The North American PCI SSC Community Meeting brings together vendors, assessors and other stakeholders from across the payments chain to discuss the implementation of PCI standards. This year’s meeting is in Scottsdale, Arizona and has hosted some lively debates on the future of PCI DSS. Although arguably PCI DSS has been more topical in North America in the past, the international representation of delegates and the issues that are being discussed this year do show that there is an increasing acknowledgement that PCI DSS is indeed a global standard.
So what has been on the agenda?
The conference continues to put focus on the card brands’ clear goal to be ‘champions of security’. Nevertheless there has been acknowledgement from all quarters that security measures must evolve as new technologies emerge. The rise of mobile payments is an example of a new pressure that presents an array of challenges, a topic which has been discussed previously here and here.
A key issue that has been raised at the conference in relation to the North American payments environment is that small merchants often have problems complying with PCI DSS, especially those in the hospitality and restaurant sector. Any activity for small companies that is non-business generating is a challenge. For SMEs with small numbers of employees, complying with PCI DSS can be a major headache in terms of both time and expense. For the hospitality sector in particular, it can be difficult for organisations to prove to assessors that they have not kept a record of cardholder data when a transaction has been made.

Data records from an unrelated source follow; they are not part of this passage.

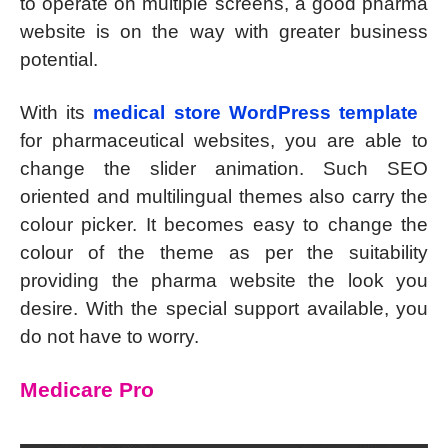
to operate on multiple screens, a good pharma
website is on the way with greater business
potential.
With its
medical store WordPress template
for pharmaceutical websites, you are able to
change the slider animation. Such SEO
oriented and multilingual themes also carry the
colour picker. It becomes easy to change the
colour of the theme as per the suitability
providing the pharma website the look you
desire. With the special support available, you
do not have to worry.
Medicare Pro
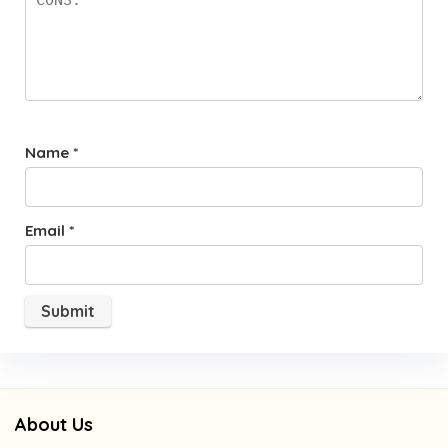
Name
*
Email
*
About Us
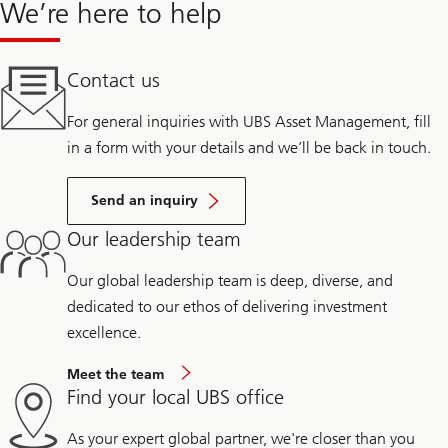
We’re here to help
Contact us
For general inquiries with UBS Asset Management, fill
in a form with your details and we’ll be back in touch.
Send an inquiry
Our leadership team
Our global leadership team is deep, diverse, and
dedicated to our ethos of delivering investment
excellence.
Meet the team
Find your local UBS office
As your expert global partner, we're closer than you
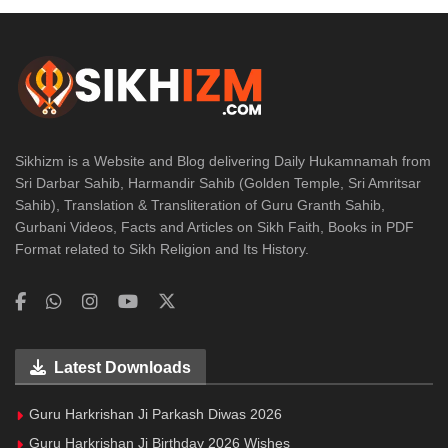
Sikhizm is a Website and Blog delivering Daily Hukamnamah from
Sri Darbar Sahib, Harmandir Sahib (Golden Temple, Sri Amritsar
Sahib), Translation & Transliteration of Guru Granth Sahib,
Gurbani Videos, Facts and Articles on Sikh Faith, Books in PDF
Format related to Sikh Religion and Its History.
Latest Downloads
Guru Harkrishan Ji Parkash Diwas 2026
Guru Harkrishan Ji Birthday 2026 Wishes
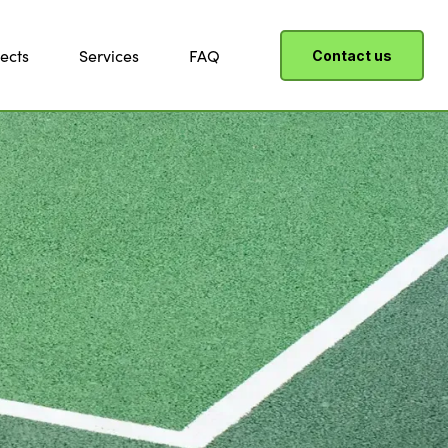
ects
Services
FAQ
Contact us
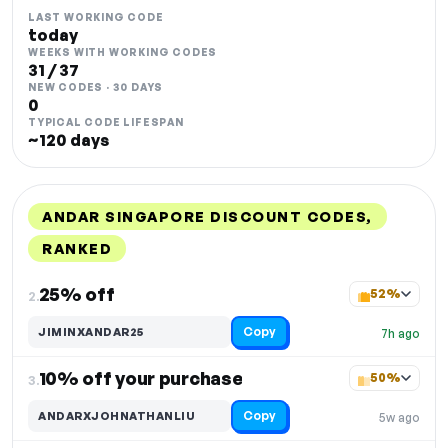
LAST WORKING CODE
today
WEEKS WITH WORKING CODES
31 / 37
NEW CODES · 30 DAYS
0
TYPICAL CODE LIFESPAN
~120 days
ANDAR SINGAPORE DISCOUNT CODES,
RANKED
DISCOUNT
LAST USED
PERFORMANCE
PROMO CODE
25% off
52%
2.
Copy
JIMINXANDAR25
7h ago
10% off your purchase
50%
3.
Copy
ANDARXJOHNATHANLIU
5w ago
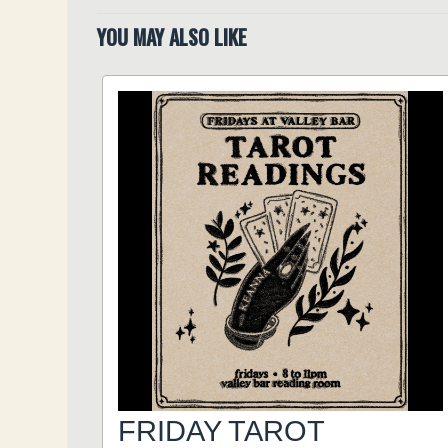
YOU MAY ALSO LIKE
FRIDAY TAROT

The Arizona conference of course comes hot on the heels of PCI SSC’s Point-to-Point Encryption (P2PE) solution requirements document issued last week (see this post). That document significantly focused on hardware-to-hardware P2PE solutions instead of software only or hybrid solutions (using hardware at point of interaction [POI] and software for working keys at the acquirer). The message from the conference is that while hybrid P2PE solutions are under discussion, they are not a priority. PCI SSC wants to avoid having to reissue requirements because of problems that might arise in specifying less well understood technologies. Solutions using hardware cryptography are well understood as they are the basis behind more than 20 years of proven PIN security.
With responsibility for PIN security having moved to PCI, we can expect PIN Security Requirements to be released shortly. The payments industry has a lot on its plate. The PCI Council’s European meeting is scheduled for next month in London. It will be interesting to see how rapidly some of these topics evolve.